For decades, Dairy Queen has been the preeminent place to go when you want a Blizzard of ice cream and candy mixed to confection perfection. But if you want to get technical about it, ordering up a cup or cone of their soft serve “ice cream” isn’t necessarily correct. They simply refer to their menu items as “soft serve” or “treats,” because it's not technically ice cream. Here’s why.
According to the Dairy Queen website, DQ deliciousness has a semantics issue with the Food and Drug Administration (FDA). “Technically, our soft serve does not qualify to be called ice cream,” the company statement reads. “To be categorized as ice cream, the minimum butterfat content must be 10 percent, and our soft serve has only five percent butterfat content.”

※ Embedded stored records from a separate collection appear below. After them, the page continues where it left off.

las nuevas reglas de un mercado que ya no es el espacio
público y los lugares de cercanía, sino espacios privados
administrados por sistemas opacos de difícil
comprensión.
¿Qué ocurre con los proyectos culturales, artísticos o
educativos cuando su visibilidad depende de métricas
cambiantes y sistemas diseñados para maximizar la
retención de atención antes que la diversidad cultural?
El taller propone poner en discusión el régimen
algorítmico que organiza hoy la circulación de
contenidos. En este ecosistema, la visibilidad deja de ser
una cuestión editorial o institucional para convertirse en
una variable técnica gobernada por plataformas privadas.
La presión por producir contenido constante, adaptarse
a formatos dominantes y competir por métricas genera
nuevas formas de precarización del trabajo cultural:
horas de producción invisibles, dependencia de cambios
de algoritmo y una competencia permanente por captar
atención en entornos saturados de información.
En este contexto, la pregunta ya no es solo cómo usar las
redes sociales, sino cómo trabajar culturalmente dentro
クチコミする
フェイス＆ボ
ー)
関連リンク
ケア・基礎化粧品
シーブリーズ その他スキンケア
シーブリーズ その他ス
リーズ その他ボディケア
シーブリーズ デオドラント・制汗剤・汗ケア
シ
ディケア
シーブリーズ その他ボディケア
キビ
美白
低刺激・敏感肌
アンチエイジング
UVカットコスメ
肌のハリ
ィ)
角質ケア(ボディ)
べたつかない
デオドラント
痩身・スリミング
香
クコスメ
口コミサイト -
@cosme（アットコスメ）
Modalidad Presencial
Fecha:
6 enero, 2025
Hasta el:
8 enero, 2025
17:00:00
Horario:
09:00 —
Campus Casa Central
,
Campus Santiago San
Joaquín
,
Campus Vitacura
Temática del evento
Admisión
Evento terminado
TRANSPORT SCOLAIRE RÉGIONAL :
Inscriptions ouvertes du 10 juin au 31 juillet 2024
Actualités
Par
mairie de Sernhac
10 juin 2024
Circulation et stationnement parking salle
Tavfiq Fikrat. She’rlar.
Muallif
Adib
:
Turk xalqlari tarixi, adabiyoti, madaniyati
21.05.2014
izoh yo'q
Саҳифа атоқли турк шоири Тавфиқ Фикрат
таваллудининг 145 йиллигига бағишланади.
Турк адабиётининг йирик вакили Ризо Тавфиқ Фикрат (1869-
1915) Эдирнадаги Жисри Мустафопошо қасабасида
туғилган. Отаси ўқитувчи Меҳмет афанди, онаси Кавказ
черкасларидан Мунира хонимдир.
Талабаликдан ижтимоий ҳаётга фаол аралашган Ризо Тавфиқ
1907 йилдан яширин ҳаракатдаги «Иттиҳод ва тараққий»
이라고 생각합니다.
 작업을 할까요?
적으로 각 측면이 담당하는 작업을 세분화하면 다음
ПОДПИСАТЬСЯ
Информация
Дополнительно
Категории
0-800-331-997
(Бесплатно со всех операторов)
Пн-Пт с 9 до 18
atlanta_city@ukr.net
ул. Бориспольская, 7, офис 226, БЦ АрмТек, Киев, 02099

This butterfat anomaly led to the company’s wares being filed under the “ice milk” category by the FDA, though the agency has since changed its definition of frozen treats having less than 5 percent butterfat and allows them to be labeled as ice cream when accompanied by the phrases “reduced-fat,” “light,” or “low-fat.” (Reduced fat ice cream must have 25 percent less total fat than the comparable regular ice cream product; light ice cream has to have 50 percent less total fat; low-fat ice cream can have just 3 grams of total fat per serving.)
Dairy Queen’s soft serve would fall under the “reduced-fat” ice cream label, and their shakes are technically “low-fat” ice cream. But DQ has stuck with the “soft serve” label. One possible reason: When you’re at a Dairy Queen, it’s not much fun ordering “low-fat” anything.